Though the research is funded by DARPA, the scientists do not have an immediate goal. Applications for such a smart system range from devices that change shape or swap materials to accommodate new environments to real-life Transformers, but the research is less aimed that solving a particular problem, as it is at exploring the milli-moteins potential.

“In the world field of programmable matter, this is very much like the early days of computers, where much of the research is so general that the common thinking is that there must be things that this is useful for,” said Ara Knaian, Ph.D., of MIT’s Center for Bits and Atoms. “Part of the research that we’re now involved with is to find that killer application for this.”

Re-configurable matter

Each of the tiny robots is powered by a special kind of motor, similar in working principle to giant electromagnets used in scrapyards to lift cars, that can hold its position firmly even with power switched off. The motor is comprised of a series of permanent magnets paired with electromagnets which are arranged in a circle and  drive a steel ring that’s situated around them. By switching between magnetic fields, the magnets ” do not take power in either the on or the off state, but only use power in the changing state,” using minimal energy overall, according to the researchers. The MIT team designed these motors from scratch.

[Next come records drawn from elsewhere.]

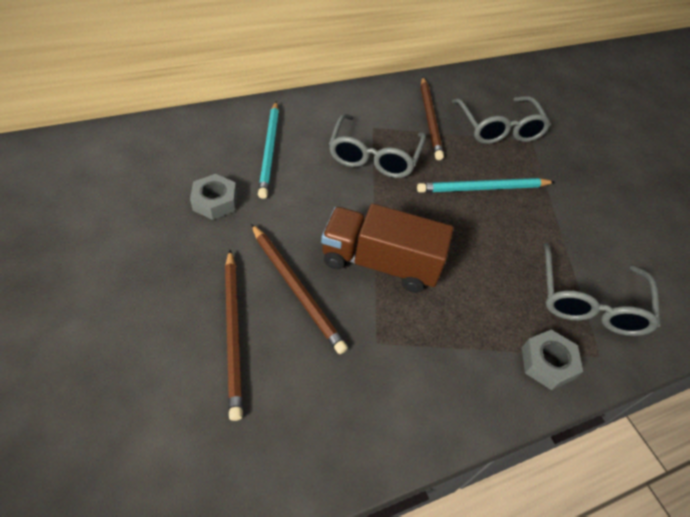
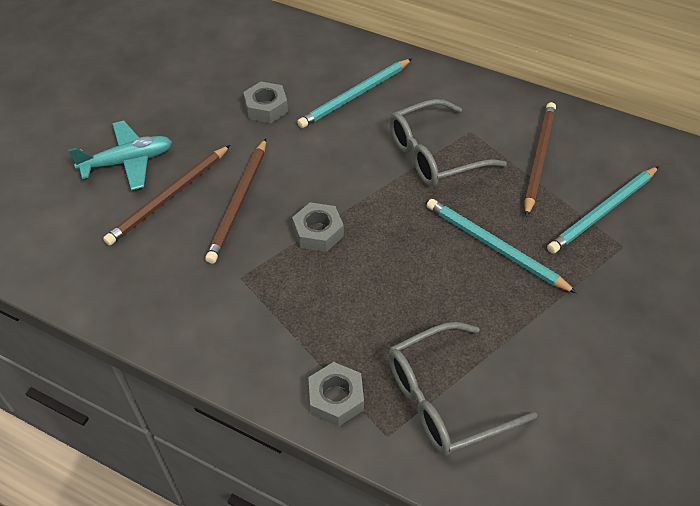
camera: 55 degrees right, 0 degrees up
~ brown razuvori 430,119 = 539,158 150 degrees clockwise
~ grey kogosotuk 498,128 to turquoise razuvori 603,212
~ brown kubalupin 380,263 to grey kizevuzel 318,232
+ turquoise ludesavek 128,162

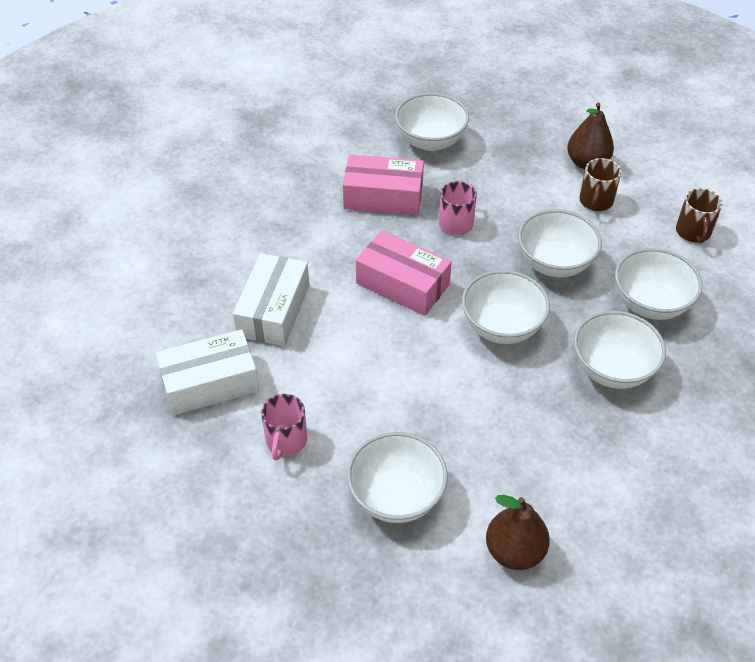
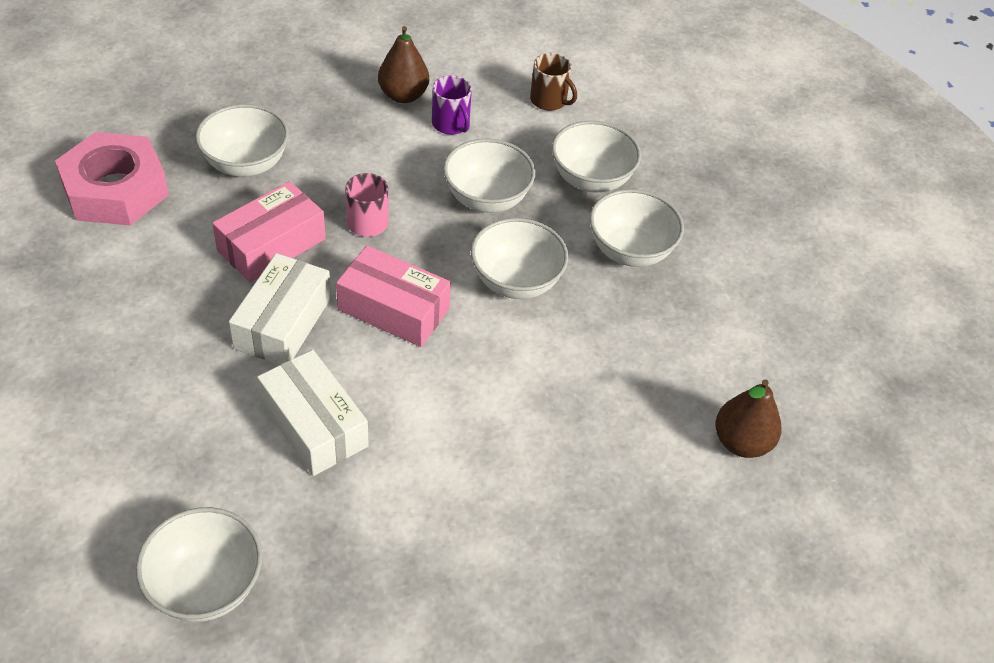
camera: 55 degrees left, 0 degrees up
~ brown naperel 595,201 to purple naperel 451,124
~ pink basenik 402,284 = 393,309 45 degrees clockwise
~ white basenik 210,383 to 283,323
- pink naperel 286,441
~ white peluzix 396,496 to 206,586
+ pink kizevuzel 116,190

This result brings us closer to the idea of programmable matter — where computer programs and materials merge to form a new kind of matter whose shape and function can be programmed — not unlike biology,” said Hod Lipson, an engineering professor at Cornell University. “Many people are excited today to learn about 3D printing and its ability to fabricate any shape; Gershenfeld’s group is already thinking about the next episode, where we don’t just control the shape of objects, but also their behaviour.”

Though the shapes illustrated by the scientists may not seem very complex or intricate, like the letter “L”, the MIT scientists have shown after simulating a mathematical model that virtually any 3-D shape could be assembled by folding a sufficiently long string.

Devices of the future might re-assemble to meet new purposes

Currently the chain of robots assemble themselves sequentially, but the scientists are confident they can improve their design, such that the folding of the string could be made multiple joints at a time.  Ultimately, a reconfigurable robot should be “small, cheap, durable and strong,” Knaian says, adding that right now, “it’s not possible to get all of those.” Still, he points out, “Biology is the existence proof that it is possible.”